[Dataset entries]
-------------------------

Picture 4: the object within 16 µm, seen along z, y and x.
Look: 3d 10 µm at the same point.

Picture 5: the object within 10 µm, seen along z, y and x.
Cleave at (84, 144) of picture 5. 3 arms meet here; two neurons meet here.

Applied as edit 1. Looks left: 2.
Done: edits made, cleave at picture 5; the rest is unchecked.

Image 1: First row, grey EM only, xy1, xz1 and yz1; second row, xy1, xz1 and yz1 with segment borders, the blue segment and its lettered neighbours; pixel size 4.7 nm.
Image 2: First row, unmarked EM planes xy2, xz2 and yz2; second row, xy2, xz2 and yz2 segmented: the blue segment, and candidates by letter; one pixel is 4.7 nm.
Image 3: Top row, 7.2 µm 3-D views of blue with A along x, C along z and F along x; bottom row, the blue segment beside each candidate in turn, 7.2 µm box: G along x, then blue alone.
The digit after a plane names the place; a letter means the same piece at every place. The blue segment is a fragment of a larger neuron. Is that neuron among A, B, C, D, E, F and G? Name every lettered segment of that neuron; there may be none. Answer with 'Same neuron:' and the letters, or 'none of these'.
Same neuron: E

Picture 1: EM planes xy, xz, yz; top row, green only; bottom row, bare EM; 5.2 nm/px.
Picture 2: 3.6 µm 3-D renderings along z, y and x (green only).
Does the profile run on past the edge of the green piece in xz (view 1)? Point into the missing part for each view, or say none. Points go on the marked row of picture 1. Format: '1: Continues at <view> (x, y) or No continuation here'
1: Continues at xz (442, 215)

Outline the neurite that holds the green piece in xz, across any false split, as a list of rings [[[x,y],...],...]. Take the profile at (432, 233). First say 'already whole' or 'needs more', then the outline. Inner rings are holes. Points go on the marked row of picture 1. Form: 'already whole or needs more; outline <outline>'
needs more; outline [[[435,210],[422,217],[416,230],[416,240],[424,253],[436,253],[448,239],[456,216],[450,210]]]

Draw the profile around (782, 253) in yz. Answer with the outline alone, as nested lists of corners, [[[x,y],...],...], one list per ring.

-------------------------

→ GOAL OF THE EXERCISE
Line by line, copy the records exactly.

→ TASK OUTPUT
Picture 4: the object within 16 µm, seen along z, y and x.
Look: 3d 10 µm at the same point.

Picture 5: the object within 10 µm, seen along z, y and x.
Cleave at (84, 144) of picture 5. 3 arms meet here; two neurons meet here.

Applied as edit 1. Looks left: 2.
Done: edits made, cleave at picture 5; the rest is unchecked.

Image 1: First row, grey EM only, xy1, xz1 and yz1; second row, xy1, xz1 and yz1 with segment borders, the blue segment and its lettered neighbours; pixel size 4.7 nm.
Image 2: First row, unmarked EM planes xy2, xz2 and yz2; second row, xy2, xz2 and yz2 segmented: the blue segment, and candidates by letter; one pixel is 4.7 nm.
Image 3: Top row, 7.2 µm 3-D views of blue with A along x, C along z and F along x; bottom row, the blue segment beside each candidate in turn, 7.2 µm box: G along x, then blue alone.
The digit after a plane names the place; a letter means the same piece at every place. The blue segment is a fragment of a larger neuron. Is that neuron among A, B, C, D, E, F and G? Name every lettered segment of that neuron; there may be none. Answer with 'Same neuron:' and the letters, or 'none of these'.
Same neuron: E

Picture 1: EM planes xy, xz, yz; top row, green only; bottom row, bare EM; 5.2 nm/px.
Picture 2: 3.6 µm 3-D renderings along z, y and x (green only).
Does the profile run on past the edge of the green piece in xz (view 1)? Point into the missing part for each view, or say none. Points go on the marked row of picture 1. Format: '1: Continues at <view> (x, y) or No continuation here'
1: Continues at xz (442, 215)

Outline the neurite that holds the green piece in xz, across any false split, as a list of rings [[[x,y],...],...]. Take the profile at (432, 233). First say 'already whole' or 'needs more', then the outline. Inner rings are holes. Points go on the marked row of picture 1. Form: 'already whole or needs more; outline <outline>'
needs more; outline [[[435,210],[422,217],[416,230],[416,240],[424,253],[436,253],[448,239],[456,216],[450,210]]]

Draw the profile around (782, 253) in yz. Answer with the outline alone, as nested lists of corners, [[[x,y],...],...], one list per ring.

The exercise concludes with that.